July 12, 2011

Awesome thing of the day: "The Difference Between A Writer And Someone Who Writes"

This is a really long essay, so I'll just copy and paste the first couple paragraphs, then I strongly suggest you follow the link at the end to read the rest. :)
A writer is not just someone who writes. In her head, it’s words all day. She sees the world not as a place made up of things but of words about those things. She knows more meaning is contained in a phrase like “poison friends” than a paragraph-long attempt at comparing emotional pain to a stab wound. A writer will divine a metaphor from a pattern on a dress, or a gesture, because sunsets have been done before. A writer understands the capacity for words to embolden, to eviscerate, to cut a man in half. A writer’s words have texture and an aesthetic – they mean one thing on paper and another in your mouth. A writer knows the word “perfume” has a scent, and “savory,” a flavor. She also knows that the technical term for making you taste her words is synesthesia, but she’d rather show you than tell you.

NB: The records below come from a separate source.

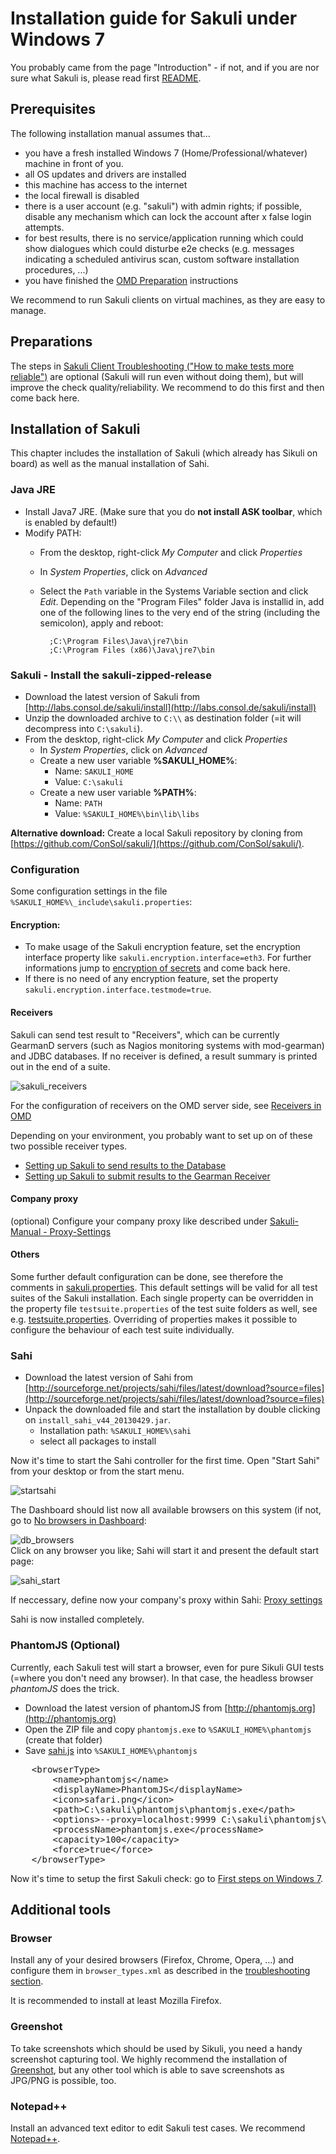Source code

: # Installation guide for Sakuli under Windows 7
You probably came from the page "Introduction" - if not, and if you are nor sure what Sakuli is, please read first [README](../README.md). 

## Prerequisites
The following installation manual assumes that...

* you have a fresh installed Windows 7 (Home/Professional/whatever) machine in front of you. 
* all OS updates and drivers are installed
* this machine has access to the internet
* the local firewall is disabled
* there is a user account (e.g. "sakuli") with admin rights; if possible, disable any mechanism which can lock the account after x false login attempts. 
* for best results, there is no service/application running which could show dialogues which could disturbe e2e checks (e.g. messages indicating a scheduled antivirus scan, custom software installation procedures, ...)
* you have finished the [OMD Preparation](installation-omd.md) instructions

We recommend to run Sakuli clients on virtual machines, as they are easy to manage. 

## Preparations
The steps in [Sakuli Client Troubleshooting ("How to make tests more reliable")](troubleshooting-sakuli-client.md) are optional (Sakuli will run even without doing them), but will improve the check quality/reliability. We recommend to do this first and then come back here. 

## Installation of Sakuli
This chapter includes the installation of Sakuli (which already has Sikuli on board) as well as the manual installation of Sahi. 

### Java JRE
* Install Java7 JRE. (Make sure that you do **not install ASK toolbar**, which is enabled by default!)
* Modify PATH: 
	* From the desktop, right-click *My Computer* and click *Properties*
	* In *System Properties*, click on *Advanced*
	* Select the `Path` variable in the Systems Variable section and click *Edit*. Depending on the "Program Files" folder Java is installid in, add one of the following lines to the very end of the string (including the semicolon), apply and reboot: 

			;C:\Program Files\Java\jre7\bin
			;C:\Program Files (x86)\Java\jre7\bin
	

### Sakuli - Install the sakuli-zipped-release
* Download the latest version of Sakuli from  [http://labs.consol.de/sakuli/install](http://labs.consol.de/sakuli/install)
* Unzip the downloaded archive to `C:\\` as destination folder (=it will decompress into `C:\sakuli`). 
* From the desktop, right-click *My Computer* and click *Properties*
	* In *System Properties*, click on *Advanced*
	* Create a new user variable **%SAKULI_HOME%**: 
		* Name: `SAKULI_HOME`
		* Value: `C:\sakuli`
	* Create a new user variable **%PATH%**: 
		* Name: `PATH`
		* Value: `%SAKULI_HOME%\bin\lib\libs`


**Alternative download:** Create a local Sakuli repository by cloning from [https://github.com/ConSol/sakuli/](https://github.com/ConSol/sakuli/).

### Configuration

Some configuration settings in the file `%SAKULI_HOME%\_include\sakuli.properties`: 

#### Encryption:
  * To make usage of the Sakuli encryption feature, set the encryption interface property like `sakuli.encryption.interface=eth3`. For further informations jump to [encryption of secrets](sakuli-manual.md) and come back here.
  * If there is no need of any encryption feature, set the property `sakuli.encryption.interface.testmode=true`.

#### Receivers

Sakuli can send test result to "Receivers", which can be currently GearmanD servers (such as Nagios monitoring systems with mod-gearman) and JDBC databases. If no receiver is defined, a result summary is printed out in the end of a suite. 
  
![sakuli_receivers](../docs/pics/sakuli-receivers.png)

For the configuration of receivers on the OMD server side, see [Receivers in OMD](installation-omd.md#receivers)

Depending on your environment, you probably want to set up on of these two possible receiver types. 

  * [Setting up Sakuli to send results to the Database](receivers/database.md#sakuli-configuration)
  * [Setting up Sakuli to submit results to the Gearman Receiver](receivers/gearman.md#sakuli-configuration)

#### Company proxy	
(optional) Configure your company proxy like described under [Sakuli-Manual - Proxy-Settings](sakuli-manual.md#proxy-settings)

#### Others 
Some further default configuration can be done, see therefore the comments in [sakuli.properties](../core/src/main/_include/sakuli.properties). This default settings will be valid for all test suites of the Sakuli installation. Each single property can be overridden in the property file `testsuite.properties` of the test suite folders as well, see e.g. [testsuite.properties](../sakuli_test_suites/example/testsuite.properties). Overriding of properties makes it possible to configure the behaviour of each test suite individually.

	
### Sahi

* Download the latest version of Sahi from [http://sourceforge.net/projects/sahi/files/latest/download?source=files](http://sourceforge.net/projects/sahi/files/latest/download?source=files)
* Unpack the downloaded file and start the installation by double clicking on `install_sahi_v44_20130429.jar`.
	* Installation path: `%SAKULI_HOME%\sahi`
	* select all packages to install

Now it's time to start the Sahi controller for the first time. Open "Start Sahi" from your desktop or from the start menu. 

![startsahi](../docs/pics/w_startsahi.jpg) 	

The Dashboard should list now all available browsers on this system (if not, go to [No browsers in Dashboard](../docs/troubleshooting-sakuli-client.md#no-browsers-in-dashboard): 

![db_browsers](../docs/pics/w_sahi_dashboard_browsers.jpg) 	
Click on any browser you like; Sahi will start it and present the default start page: 

![sahi_start](../docs/pics/sahi_startpage.jpg) 

If neccessary, define now your company's proxy within Sahi: [Proxy settings](../docs/sakuli-manual.md)

Sahi is now installed completely.


### PhantomJS (Optional)
	
Currently, each Sakuli test will start a browser, even for pure Sikuli GUI tests (=where you don't need any browser). In that case, the headless browser *phantomJS* does the trick. 

* Download the latest version of phantomJS from [http://phantomjs.org](http://phantomjs.org)
* Open the ZIP file and copy `phantomjs.exe` to `%SAKULI_HOME%\phantomjs` (create that folder)
* Save [sahi.js](http://labs.consol.de/sakuli/install/3rd-party/phantom/sahi.js) into `%SAKULI_HOME%\phantomjs`

<pre>
	&lt;browserType&gt; 
		&lt;name&gt;phantomjs&lt;/name&gt; 
		&lt;displayName&gt;PhantomJS&lt;/displayName&gt; 
		&lt;icon&gt;safari.png&lt;/icon&gt; 
		&lt;path&gt;C:\sakuli\phantomjs\phantomjs.exe&lt;/path&gt; 
		&lt;options&gt;--proxy=localhost:9999 C:\sakuli\phantomjs\sahi.js&lt;/options&gt; 
		&lt;processName&gt;phantomjs.exe&lt;/processName&gt; 
		&lt;capacity&gt;100&lt;/capacity&gt; 
		&lt;force&gt;true&lt;/force&gt; 
    &lt;/browserType&gt;
</pre>

Now it's time to setup the first Sakuli check: go to [First steps on Windows 7](../docs/firststeps-windows.md).

## Additional tools
### Browser 
Install any of your desired browsers (Firefox, Chrome, Opera, …) and configure them in `browser_types.xml` as described in the [troubleshooting section](../docs/troubleshooting-sakuli-client.md#no-browsers-in-dashboard).

It is recommended to install at least Mozilla Firefox. 
### Greenshot 
To take screenshots which should be used by Sikuli, you need a handy screenshot capturing tool. We highly recommend the installation of [Greenshot](http://www.getgreenshot.org), but any other tool which is able to save screenshots as JPG/PNG is possible, too. 
### Notepad++
Install an advanced text editor to edit Sakuli test cases. We recommend [Notepad++](http://notepad-plus-plus.org/).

A writer’s mind is sticky, cavernous. It is a locus of constant invention and generation, but also of deconstruction and warfare. Its very synapses fire bullets between semicolons and periods. In the infancy of the day, or as it’s expelling its final breath, an errant phrase will show up there unannounced and become lodged in some furrow. It will keep the writer up at night, until she’s built a temple, or at the very least, a sand castle, around it.